Quote the material verbatim from its start through the line containing "συγκόλλησης άκρης", including that line.
── STORED DATA ──
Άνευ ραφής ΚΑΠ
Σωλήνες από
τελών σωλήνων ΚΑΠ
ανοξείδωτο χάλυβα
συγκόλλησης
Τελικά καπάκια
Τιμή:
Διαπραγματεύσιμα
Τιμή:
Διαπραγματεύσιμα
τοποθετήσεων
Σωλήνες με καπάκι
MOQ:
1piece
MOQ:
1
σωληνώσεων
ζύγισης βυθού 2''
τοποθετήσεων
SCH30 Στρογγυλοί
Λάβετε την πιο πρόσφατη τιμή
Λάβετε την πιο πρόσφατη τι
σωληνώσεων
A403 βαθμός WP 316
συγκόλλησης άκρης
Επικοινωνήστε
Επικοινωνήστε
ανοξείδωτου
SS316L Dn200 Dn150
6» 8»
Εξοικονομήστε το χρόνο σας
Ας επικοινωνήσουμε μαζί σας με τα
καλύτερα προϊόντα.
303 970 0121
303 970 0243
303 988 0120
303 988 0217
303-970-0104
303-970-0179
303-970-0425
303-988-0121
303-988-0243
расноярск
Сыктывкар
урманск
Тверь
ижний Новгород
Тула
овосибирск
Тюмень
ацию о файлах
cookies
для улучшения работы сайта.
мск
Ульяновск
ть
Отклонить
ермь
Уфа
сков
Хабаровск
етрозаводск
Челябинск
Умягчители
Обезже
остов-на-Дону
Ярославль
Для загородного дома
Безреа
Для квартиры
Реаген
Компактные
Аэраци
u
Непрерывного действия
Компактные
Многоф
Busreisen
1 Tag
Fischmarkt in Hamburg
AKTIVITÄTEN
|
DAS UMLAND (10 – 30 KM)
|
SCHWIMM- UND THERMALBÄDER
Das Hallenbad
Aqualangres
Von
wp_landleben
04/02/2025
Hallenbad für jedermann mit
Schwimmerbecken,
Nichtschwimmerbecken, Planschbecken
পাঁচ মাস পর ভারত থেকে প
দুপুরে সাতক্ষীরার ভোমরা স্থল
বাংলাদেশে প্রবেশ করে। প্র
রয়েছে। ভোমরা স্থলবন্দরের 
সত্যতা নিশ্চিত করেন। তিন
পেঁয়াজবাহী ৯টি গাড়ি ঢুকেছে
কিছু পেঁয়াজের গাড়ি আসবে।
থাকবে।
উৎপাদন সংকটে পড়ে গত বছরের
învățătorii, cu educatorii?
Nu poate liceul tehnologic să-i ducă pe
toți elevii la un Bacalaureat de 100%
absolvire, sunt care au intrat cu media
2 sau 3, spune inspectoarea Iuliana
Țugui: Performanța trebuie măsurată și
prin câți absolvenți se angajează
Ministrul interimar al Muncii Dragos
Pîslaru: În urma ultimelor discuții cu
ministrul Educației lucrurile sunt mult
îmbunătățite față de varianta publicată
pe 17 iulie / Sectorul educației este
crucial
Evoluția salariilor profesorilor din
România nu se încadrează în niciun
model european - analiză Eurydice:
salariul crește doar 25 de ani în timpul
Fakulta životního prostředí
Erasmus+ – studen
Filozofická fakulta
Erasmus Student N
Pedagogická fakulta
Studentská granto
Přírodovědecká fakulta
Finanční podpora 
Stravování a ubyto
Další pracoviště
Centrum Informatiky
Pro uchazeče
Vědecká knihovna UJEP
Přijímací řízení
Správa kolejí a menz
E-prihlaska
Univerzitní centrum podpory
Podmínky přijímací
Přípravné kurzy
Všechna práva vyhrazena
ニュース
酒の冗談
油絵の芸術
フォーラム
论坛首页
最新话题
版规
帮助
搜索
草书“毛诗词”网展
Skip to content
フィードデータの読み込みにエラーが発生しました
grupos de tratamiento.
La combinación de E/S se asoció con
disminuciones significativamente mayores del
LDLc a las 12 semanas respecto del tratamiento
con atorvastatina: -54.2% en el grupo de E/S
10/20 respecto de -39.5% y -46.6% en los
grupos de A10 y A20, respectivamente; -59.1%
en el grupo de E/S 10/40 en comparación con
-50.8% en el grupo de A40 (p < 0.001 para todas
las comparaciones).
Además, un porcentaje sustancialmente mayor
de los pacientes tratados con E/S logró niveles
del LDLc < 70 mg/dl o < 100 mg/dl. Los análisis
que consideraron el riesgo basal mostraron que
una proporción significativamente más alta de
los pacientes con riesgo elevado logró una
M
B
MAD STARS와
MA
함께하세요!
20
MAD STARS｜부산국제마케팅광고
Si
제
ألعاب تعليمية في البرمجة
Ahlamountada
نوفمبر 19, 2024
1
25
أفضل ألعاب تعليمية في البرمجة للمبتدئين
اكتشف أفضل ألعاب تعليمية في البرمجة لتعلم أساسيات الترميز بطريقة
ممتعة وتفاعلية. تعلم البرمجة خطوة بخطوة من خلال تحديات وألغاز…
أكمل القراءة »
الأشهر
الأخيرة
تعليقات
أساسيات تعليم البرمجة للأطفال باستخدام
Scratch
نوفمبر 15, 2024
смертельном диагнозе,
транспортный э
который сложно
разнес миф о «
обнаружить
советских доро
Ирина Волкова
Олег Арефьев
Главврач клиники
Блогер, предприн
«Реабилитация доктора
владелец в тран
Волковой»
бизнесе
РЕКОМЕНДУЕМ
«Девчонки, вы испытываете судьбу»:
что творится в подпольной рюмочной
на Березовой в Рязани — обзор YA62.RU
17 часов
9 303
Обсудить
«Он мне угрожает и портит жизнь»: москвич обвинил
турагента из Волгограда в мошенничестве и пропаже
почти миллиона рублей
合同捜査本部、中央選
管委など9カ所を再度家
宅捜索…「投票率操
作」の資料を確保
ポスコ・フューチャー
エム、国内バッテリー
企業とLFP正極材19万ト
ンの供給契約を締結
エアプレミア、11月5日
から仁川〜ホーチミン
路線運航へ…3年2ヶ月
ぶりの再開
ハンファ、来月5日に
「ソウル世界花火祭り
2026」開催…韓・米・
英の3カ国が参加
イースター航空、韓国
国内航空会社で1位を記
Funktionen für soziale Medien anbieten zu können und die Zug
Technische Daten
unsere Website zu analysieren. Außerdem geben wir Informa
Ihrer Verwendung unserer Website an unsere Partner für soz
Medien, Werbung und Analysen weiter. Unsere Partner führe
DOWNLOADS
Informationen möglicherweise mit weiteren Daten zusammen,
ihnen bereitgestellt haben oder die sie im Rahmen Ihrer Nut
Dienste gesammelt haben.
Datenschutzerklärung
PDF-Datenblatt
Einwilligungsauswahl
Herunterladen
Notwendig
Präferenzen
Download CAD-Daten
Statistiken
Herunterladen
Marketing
───
== SOLUTION BELOW ==
Άνευ ραφής ΚΑΠ
Σωλήνες από
τελών σωλήνων ΚΑΠ
ανοξείδωτο χάλυβα
συγκόλλησης
Τελικά καπάκια
Τιμή:
Διαπραγματεύσιμα
Τιμή:
Διαπραγματεύσιμα
τοποθετήσεων
Σωλήνες με καπάκι
MOQ:
1piece
MOQ:
1
σωληνώσεων
ζύγισης βυθού 2''
τοποθετήσεων
SCH30 Στρογγυλοί
Λάβετε την πιο πρόσφατη τιμή
Λάβετε την πιο πρόσφατη τι
σωληνώσεων
A403 βαθμός WP 316
συγκόλλησης άκρης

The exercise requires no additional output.